As atividades desenvolvidas privilegiam às metodologias ativas como a pesquisa orientada, trabalho em grupo, produção artística, ensaios, oficinas e apresentações culturais, favorecendo a construção coletiva do conhecimento e a valorização das múltiplas formas de expressão. Durante todo o processo, os professores atuam como mediadores, promovendo o diálogo interdisciplinar e articulando os conteúdos trabalhados aos objetivos do projeto e às competências previstas na Base Nacional Comum Curricular (BNCC).

A culminância do projeto ocorre no mês de novembro, em consonância com as atividades alusivas ao Dia da Consciência Negra, momento em que são realizadas as apresentações culturais e artísticas para a comunidade escolar. Essa etapa configura-se como um espaço de socialização dos conhecimentos construídos, fortalecimento da identidade negra e valorização das produções dos estudantes.
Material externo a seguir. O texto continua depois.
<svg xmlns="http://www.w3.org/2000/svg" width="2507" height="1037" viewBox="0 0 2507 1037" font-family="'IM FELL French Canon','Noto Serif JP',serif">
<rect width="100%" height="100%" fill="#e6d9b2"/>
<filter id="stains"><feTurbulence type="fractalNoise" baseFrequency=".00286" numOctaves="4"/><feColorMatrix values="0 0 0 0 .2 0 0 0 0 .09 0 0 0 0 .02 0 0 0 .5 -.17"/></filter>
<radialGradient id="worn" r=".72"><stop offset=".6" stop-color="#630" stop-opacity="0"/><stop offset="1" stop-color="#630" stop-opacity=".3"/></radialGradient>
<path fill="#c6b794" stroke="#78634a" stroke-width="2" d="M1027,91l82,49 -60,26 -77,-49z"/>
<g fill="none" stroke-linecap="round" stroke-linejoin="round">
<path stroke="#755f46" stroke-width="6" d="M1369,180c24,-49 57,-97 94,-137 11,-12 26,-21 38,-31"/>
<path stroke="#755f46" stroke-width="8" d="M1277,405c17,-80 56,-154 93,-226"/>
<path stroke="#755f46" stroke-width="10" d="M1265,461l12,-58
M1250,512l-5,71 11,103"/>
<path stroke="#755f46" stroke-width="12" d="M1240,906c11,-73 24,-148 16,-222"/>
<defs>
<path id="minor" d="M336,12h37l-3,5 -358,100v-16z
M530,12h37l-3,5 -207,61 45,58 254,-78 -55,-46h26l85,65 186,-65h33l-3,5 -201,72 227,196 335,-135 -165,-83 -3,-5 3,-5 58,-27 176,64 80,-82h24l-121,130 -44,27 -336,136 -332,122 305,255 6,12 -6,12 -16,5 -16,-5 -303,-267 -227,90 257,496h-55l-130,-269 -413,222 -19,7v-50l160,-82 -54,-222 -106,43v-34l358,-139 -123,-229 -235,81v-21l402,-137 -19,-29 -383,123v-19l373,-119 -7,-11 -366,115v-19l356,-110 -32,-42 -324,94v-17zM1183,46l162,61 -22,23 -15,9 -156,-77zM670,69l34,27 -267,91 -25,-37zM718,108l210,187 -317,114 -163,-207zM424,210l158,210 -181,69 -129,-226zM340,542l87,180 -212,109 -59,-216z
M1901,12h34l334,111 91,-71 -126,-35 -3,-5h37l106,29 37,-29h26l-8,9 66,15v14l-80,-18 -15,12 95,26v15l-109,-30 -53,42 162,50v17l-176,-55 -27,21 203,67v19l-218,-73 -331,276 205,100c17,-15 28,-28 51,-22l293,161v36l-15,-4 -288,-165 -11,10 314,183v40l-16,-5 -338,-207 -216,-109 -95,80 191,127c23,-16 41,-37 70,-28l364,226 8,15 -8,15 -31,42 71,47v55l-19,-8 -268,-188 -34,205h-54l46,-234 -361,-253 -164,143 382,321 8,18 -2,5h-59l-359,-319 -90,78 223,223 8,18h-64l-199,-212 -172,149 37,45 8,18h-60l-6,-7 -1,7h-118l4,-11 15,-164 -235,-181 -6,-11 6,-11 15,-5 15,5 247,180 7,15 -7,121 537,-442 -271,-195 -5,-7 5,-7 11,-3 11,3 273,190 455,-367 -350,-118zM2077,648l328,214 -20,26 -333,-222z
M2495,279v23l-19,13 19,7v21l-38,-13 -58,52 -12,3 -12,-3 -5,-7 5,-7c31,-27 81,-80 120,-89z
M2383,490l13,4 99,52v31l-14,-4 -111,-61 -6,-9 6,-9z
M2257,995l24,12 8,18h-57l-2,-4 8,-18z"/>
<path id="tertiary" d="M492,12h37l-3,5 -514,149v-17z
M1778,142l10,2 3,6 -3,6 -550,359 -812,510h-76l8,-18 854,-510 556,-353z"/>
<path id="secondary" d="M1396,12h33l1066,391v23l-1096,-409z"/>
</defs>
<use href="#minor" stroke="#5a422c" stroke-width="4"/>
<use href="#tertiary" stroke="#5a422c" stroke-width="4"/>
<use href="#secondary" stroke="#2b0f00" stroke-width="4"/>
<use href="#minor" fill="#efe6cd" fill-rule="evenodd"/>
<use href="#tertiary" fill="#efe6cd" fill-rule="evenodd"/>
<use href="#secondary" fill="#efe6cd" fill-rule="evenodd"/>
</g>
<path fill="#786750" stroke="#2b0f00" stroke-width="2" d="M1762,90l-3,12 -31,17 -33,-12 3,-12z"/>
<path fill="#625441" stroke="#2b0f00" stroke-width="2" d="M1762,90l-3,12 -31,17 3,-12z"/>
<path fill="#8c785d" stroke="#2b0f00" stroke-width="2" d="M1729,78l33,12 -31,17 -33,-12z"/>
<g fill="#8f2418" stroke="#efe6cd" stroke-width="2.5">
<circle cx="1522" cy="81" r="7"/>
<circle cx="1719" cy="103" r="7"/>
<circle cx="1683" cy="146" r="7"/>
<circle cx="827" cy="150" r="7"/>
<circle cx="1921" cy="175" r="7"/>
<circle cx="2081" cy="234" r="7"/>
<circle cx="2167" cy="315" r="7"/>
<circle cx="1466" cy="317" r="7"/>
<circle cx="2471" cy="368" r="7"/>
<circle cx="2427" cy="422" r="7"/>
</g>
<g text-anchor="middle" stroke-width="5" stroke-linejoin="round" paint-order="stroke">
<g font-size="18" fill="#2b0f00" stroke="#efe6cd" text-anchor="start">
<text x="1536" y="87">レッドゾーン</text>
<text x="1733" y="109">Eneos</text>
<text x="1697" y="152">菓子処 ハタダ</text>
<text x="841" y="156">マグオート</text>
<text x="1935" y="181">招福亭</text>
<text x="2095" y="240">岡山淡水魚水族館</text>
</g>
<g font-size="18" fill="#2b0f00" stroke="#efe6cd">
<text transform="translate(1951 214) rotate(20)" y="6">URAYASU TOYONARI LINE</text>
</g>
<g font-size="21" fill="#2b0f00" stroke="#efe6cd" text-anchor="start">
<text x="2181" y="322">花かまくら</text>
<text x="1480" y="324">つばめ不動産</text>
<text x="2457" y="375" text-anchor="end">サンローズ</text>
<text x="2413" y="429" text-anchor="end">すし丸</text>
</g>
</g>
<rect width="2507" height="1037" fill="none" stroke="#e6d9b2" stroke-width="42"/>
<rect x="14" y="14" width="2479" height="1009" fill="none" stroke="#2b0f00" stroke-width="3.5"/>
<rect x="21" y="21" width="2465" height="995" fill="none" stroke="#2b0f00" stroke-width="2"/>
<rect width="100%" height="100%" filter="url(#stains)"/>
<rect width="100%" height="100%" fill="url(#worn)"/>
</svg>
A avaliação do projeto é contínua e processual, considerando a participação, o envolvimento, a cooperação, a pesquisa realizada e a qualidade das produções desenvolvidas, integrando-se ao processo avaliativo das disciplinas envolvidas. Dessa forma, o projeto contribui para a promoção de uma educação inclusiva, equitativa e comprometida com a formação integral dos estudantes, alinhando-se aos princípios da educação antirracista e aos Objetivos de Desenvolvimento Sustentável.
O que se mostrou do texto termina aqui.